December 21, 2020
As the Law Commission explains, a smart contract is a legally binding contract in which some or all of the contractual obligations are recorded in or performed automatically by a computer program deployed on a distributed ledger.
The Law Commission says that the growing use of smart contract technology is expected to increase efficiency and certainty in business, and reduce the need for contracting parties to have to trust each other; instead the trust resides in the code. However, there are questions about the circumstances in which a smart contract will be legally binding, how smart contracts are to be interpreted, how vitiating factors such as mistake can apply to smart contracts, and the remedies available where the smart contract does not perform as intended.
The responses to the call for evidence will inform the Law Commission’s scoping study on smart contracts, which will provide an accessible account of the current law and set out how it will, or may, apply to smart contracts. The project is intended to inform public debate and seek a consensus about where reform may be needed to create an environment that encourages the use of this technology.

EXTRACTED MATERIAL.
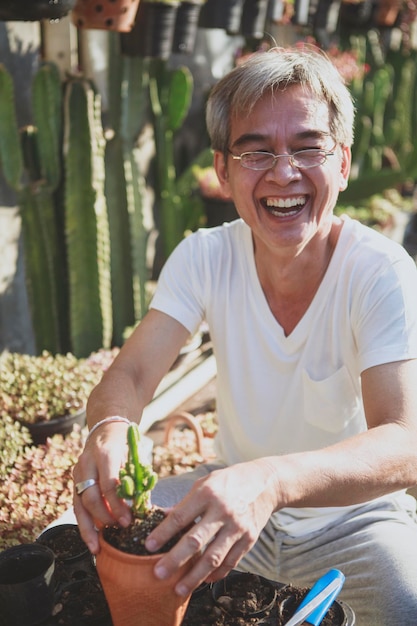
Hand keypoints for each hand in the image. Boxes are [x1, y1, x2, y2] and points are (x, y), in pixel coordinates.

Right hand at [73, 422, 131, 552]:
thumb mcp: (135, 456)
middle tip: (118, 530)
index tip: (128, 520)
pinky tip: (91, 538)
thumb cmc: (125, 444)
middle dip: (103, 517)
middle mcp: (87, 462)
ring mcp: (78, 471)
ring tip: (96, 547)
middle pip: (90, 496)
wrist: (106, 428)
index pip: (108, 484)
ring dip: (87, 528)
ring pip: (78, 504)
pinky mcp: (74, 480)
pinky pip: (76, 505)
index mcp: (105, 453)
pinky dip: (84, 523)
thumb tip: (145, 510)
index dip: (118, 506)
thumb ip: (138, 481)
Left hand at [144, 460, 276, 596]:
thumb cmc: (228, 482)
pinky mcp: (249, 538)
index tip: (148, 547)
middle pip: (195, 541)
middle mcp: (222, 511)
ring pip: (213, 557)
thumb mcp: (204, 483)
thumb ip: (184, 503)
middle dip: (174, 560)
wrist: (265, 483)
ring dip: (194, 576)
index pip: (180, 517)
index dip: (162, 533)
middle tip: (158, 574)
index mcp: (207, 493)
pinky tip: (203, 580)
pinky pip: (230, 562)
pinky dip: (216, 574)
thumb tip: (160, 517)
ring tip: (179, 589)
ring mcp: (237, 527)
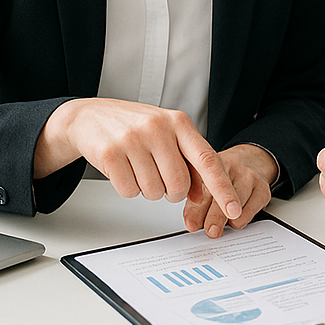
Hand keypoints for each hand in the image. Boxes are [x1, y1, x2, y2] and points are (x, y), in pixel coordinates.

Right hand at [34, 98, 241, 230]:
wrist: (90, 116)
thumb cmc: (134, 127)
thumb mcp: (167, 134)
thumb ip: (188, 161)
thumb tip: (201, 194)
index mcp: (179, 122)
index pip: (208, 159)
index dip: (222, 188)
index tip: (234, 209)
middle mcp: (158, 127)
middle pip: (179, 185)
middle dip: (171, 192)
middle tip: (158, 177)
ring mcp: (133, 139)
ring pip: (154, 192)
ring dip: (147, 189)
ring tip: (137, 166)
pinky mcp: (110, 153)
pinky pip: (129, 192)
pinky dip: (127, 187)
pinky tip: (122, 168)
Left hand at [183, 144, 278, 236]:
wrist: (250, 161)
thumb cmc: (222, 177)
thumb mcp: (203, 184)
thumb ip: (195, 204)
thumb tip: (192, 225)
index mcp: (210, 163)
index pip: (202, 184)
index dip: (197, 207)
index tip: (192, 225)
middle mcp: (231, 165)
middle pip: (223, 191)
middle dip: (216, 215)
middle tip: (211, 231)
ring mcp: (249, 175)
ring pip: (240, 199)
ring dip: (230, 219)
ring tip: (220, 230)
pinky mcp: (263, 187)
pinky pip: (254, 206)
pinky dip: (244, 218)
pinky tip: (236, 222)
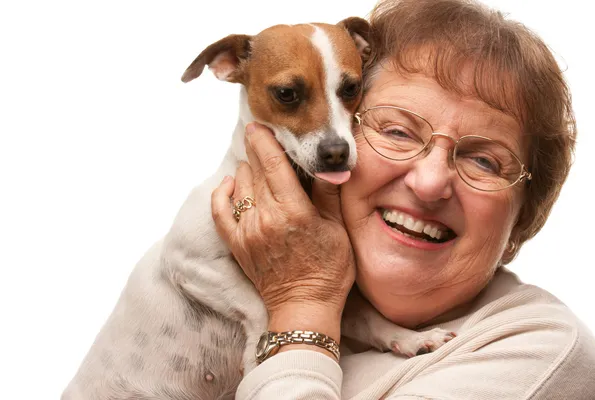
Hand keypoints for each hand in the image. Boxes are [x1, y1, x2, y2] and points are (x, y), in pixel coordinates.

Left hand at [211, 123, 354, 336]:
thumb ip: (328, 193)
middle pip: (254, 170)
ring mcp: (247, 231)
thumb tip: (330, 162)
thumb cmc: (328, 270)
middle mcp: (265, 217)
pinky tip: (231, 184)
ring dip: (247, 170)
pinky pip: (219, 210)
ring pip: (239, 185)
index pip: (272, 163)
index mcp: (293, 210)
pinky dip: (223, 193)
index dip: (264, 139)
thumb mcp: (337, 229)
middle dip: (256, 150)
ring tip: (257, 165)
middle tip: (262, 138)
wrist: (303, 306)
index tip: (260, 124)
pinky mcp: (236, 244)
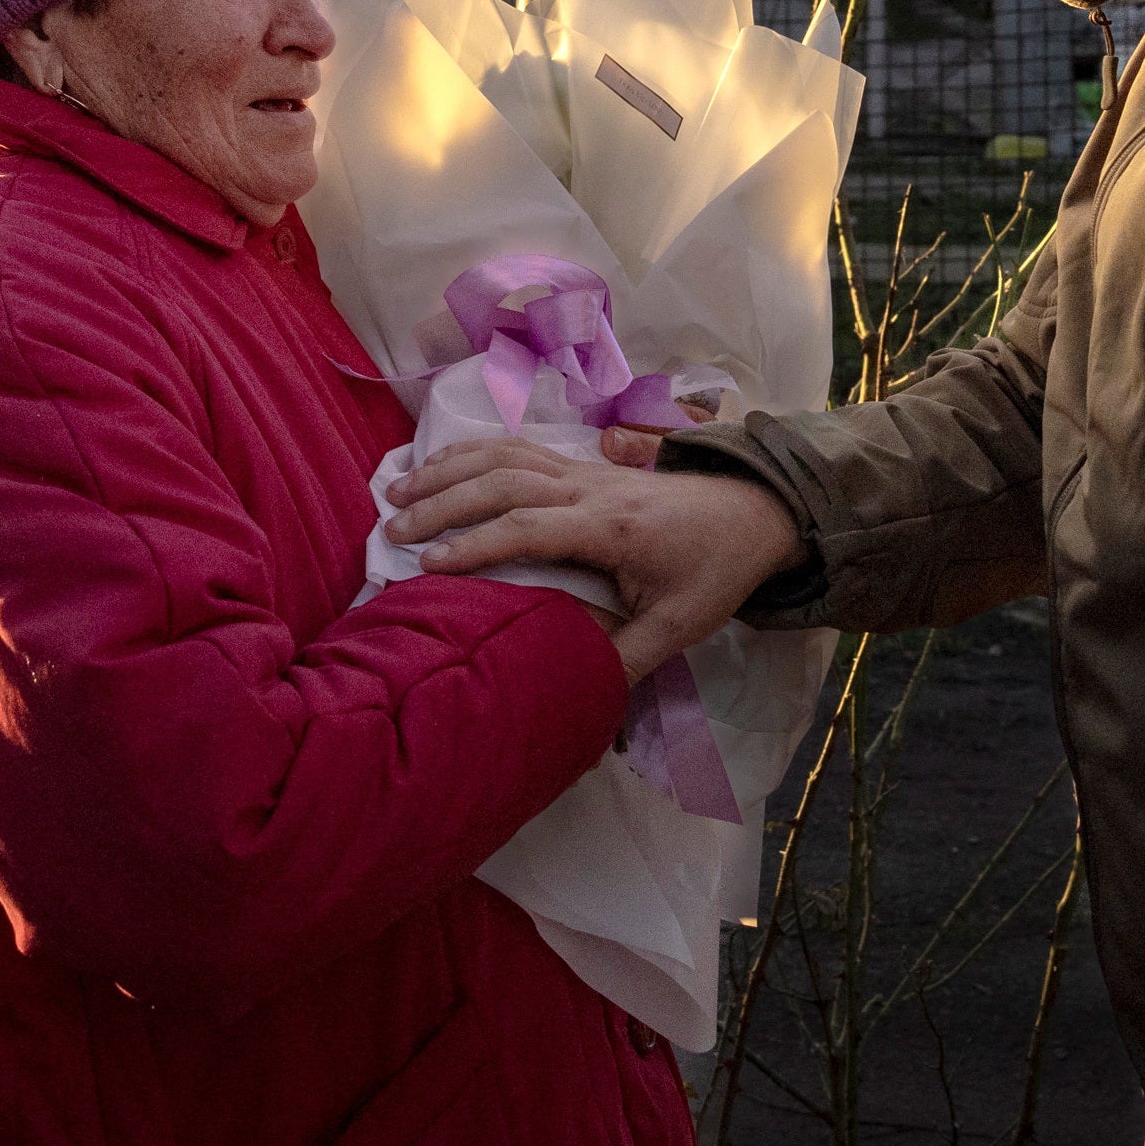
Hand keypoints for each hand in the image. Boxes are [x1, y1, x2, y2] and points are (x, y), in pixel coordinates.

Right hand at [391, 435, 805, 684]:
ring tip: (395, 492)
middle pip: (502, 482)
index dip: (474, 544)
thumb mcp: (680, 627)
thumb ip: (624, 658)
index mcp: (611, 527)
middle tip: (390, 532)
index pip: (528, 528)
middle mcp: (590, 488)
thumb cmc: (714, 570)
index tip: (426, 565)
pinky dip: (471, 451)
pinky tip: (438, 463)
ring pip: (504, 456)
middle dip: (442, 504)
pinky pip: (517, 448)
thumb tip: (574, 697)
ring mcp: (584, 470)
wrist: (754, 512)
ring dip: (447, 470)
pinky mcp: (582, 466)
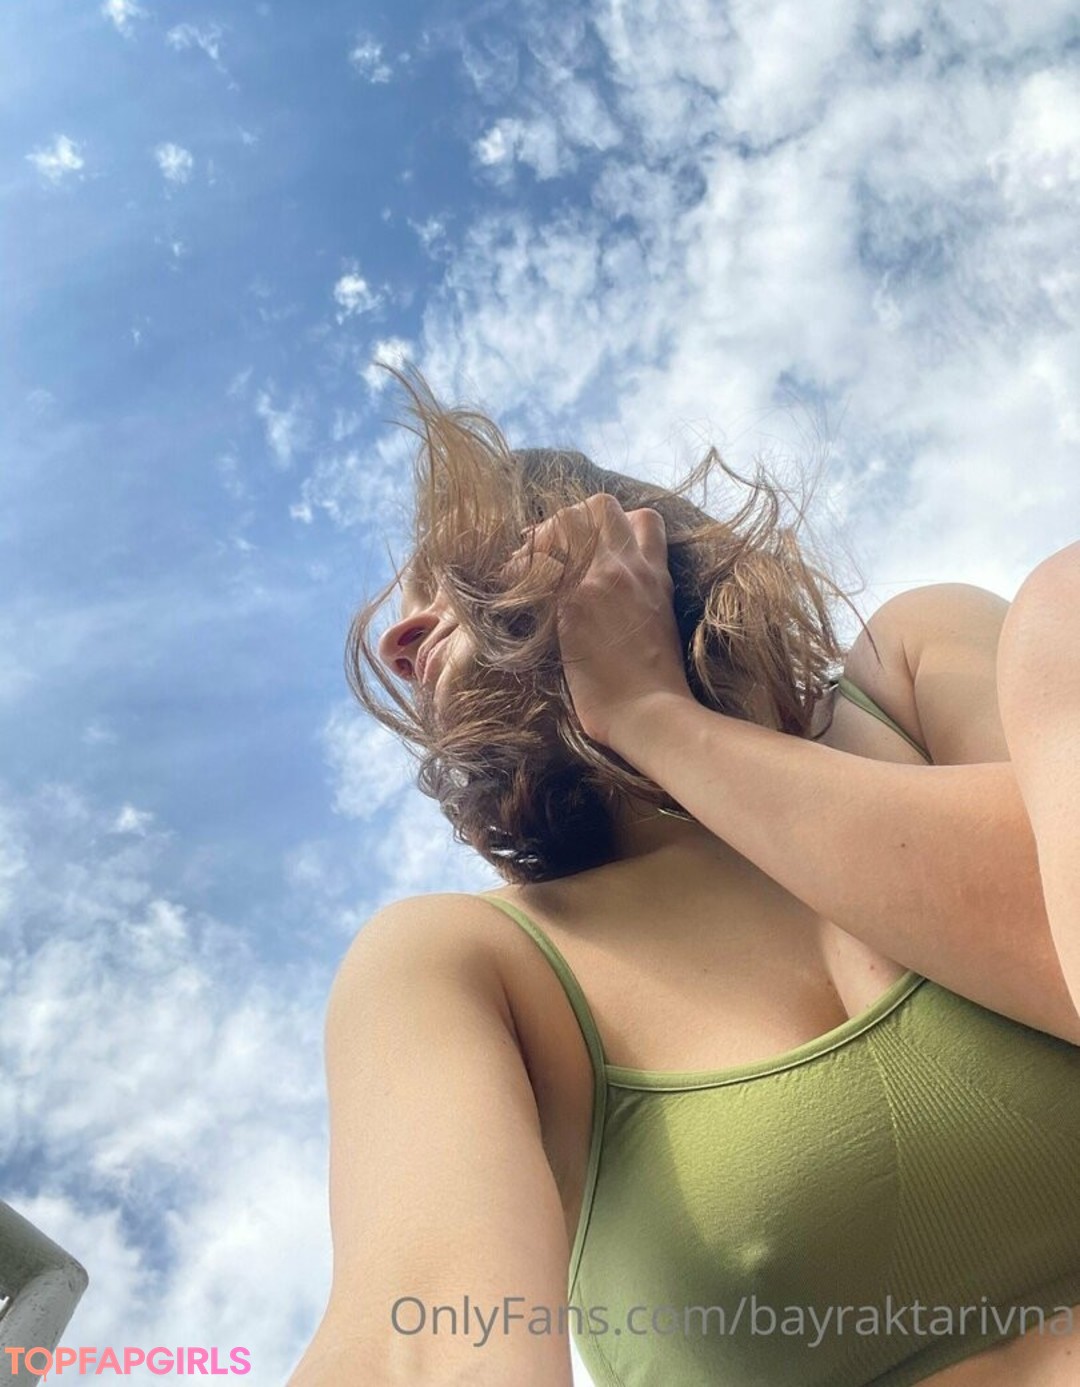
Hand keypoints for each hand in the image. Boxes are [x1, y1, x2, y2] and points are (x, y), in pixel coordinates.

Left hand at [502, 493, 693, 749]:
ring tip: (523, 570)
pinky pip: (535, 565)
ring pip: (566, 522)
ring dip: (540, 539)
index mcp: (655, 574)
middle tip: (546, 552)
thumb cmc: (656, 687)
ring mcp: (601, 579)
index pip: (643, 518)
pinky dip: (515, 571)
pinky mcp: (572, 602)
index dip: (613, 525)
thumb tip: (614, 604)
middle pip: (600, 506)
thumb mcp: (659, 627)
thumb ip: (642, 601)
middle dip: (568, 520)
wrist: (652, 712)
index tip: (587, 548)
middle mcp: (630, 566)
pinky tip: (506, 594)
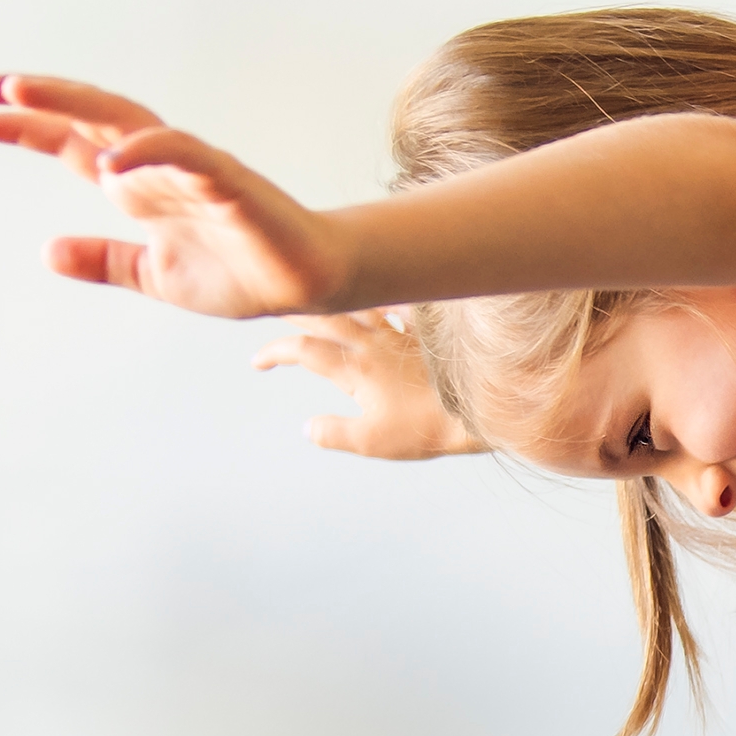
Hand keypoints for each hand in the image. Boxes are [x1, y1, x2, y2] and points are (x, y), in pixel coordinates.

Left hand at [0, 73, 357, 319]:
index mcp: (140, 186)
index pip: (75, 144)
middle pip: (93, 117)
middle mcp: (160, 166)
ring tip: (23, 96)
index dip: (29, 127)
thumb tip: (47, 252)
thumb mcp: (155, 276)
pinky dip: (148, 153)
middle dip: (41, 100)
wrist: (307, 285)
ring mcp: (194, 169)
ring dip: (75, 106)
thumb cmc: (240, 274)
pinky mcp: (230, 183)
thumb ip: (105, 262)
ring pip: (130, 122)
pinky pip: (186, 158)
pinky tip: (109, 164)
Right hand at [256, 311, 485, 458]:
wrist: (477, 411)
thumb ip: (334, 434)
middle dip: (295, 310)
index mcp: (354, 369)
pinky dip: (385, 299)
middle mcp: (372, 343)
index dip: (275, 352)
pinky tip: (382, 295)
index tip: (258, 362)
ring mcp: (399, 334)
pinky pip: (399, 307)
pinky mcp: (422, 334)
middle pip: (324, 316)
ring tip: (318, 293)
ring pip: (356, 306)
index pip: (303, 351)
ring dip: (333, 299)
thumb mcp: (373, 442)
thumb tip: (307, 427)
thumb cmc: (427, 429)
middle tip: (274, 303)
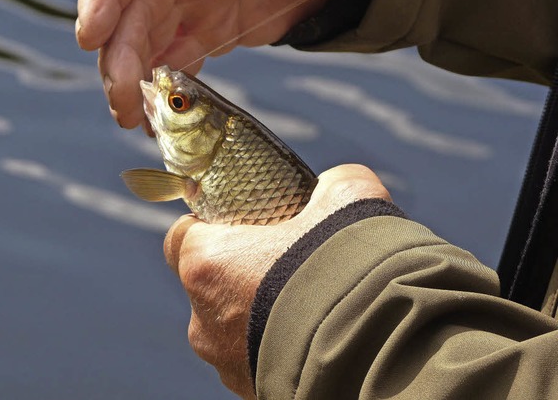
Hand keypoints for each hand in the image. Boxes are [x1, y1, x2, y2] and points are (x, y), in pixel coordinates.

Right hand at [76, 0, 388, 127]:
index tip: (92, 35)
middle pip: (134, 3)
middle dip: (120, 52)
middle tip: (122, 99)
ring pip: (149, 35)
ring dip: (137, 77)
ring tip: (135, 118)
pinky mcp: (215, 25)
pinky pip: (181, 55)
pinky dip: (170, 85)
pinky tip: (162, 114)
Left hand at [163, 164, 390, 398]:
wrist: (384, 347)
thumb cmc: (350, 266)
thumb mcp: (348, 198)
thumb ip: (330, 185)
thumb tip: (334, 186)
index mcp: (208, 264)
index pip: (181, 236)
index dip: (209, 226)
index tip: (241, 225)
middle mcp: (204, 318)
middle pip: (208, 284)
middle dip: (239, 271)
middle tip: (283, 261)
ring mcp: (226, 362)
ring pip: (231, 325)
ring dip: (259, 311)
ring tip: (307, 301)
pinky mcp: (252, 391)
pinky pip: (255, 357)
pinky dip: (276, 343)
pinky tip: (314, 333)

PROBLEMS AND TASKS.
1. According to the smart contracts text, why would parties using this technology have less need to trust each other? Answer in one to three sentences.
2. Transcribe the passage of the smart contracts text that opens with the words containing "The Law Commission says" and closes with "perform as intended.".
The material above stands apart from the smart contracts text.

ANSWERS BY ITEM NUMBER.
1. The trust resides in the code instead of in the contracting parties themselves.

2.
The Law Commission says that the growing use of smart contract technology is expected to increase efficiency and certainty in business, and reduce the need for contracting parties to have to trust each other; instead the trust resides in the code. However, there are questions about the circumstances in which a smart contract will be legally binding, how smart contracts are to be interpreted, how vitiating factors such as mistake can apply to smart contracts, and the remedies available where the smart contract does not perform as intended.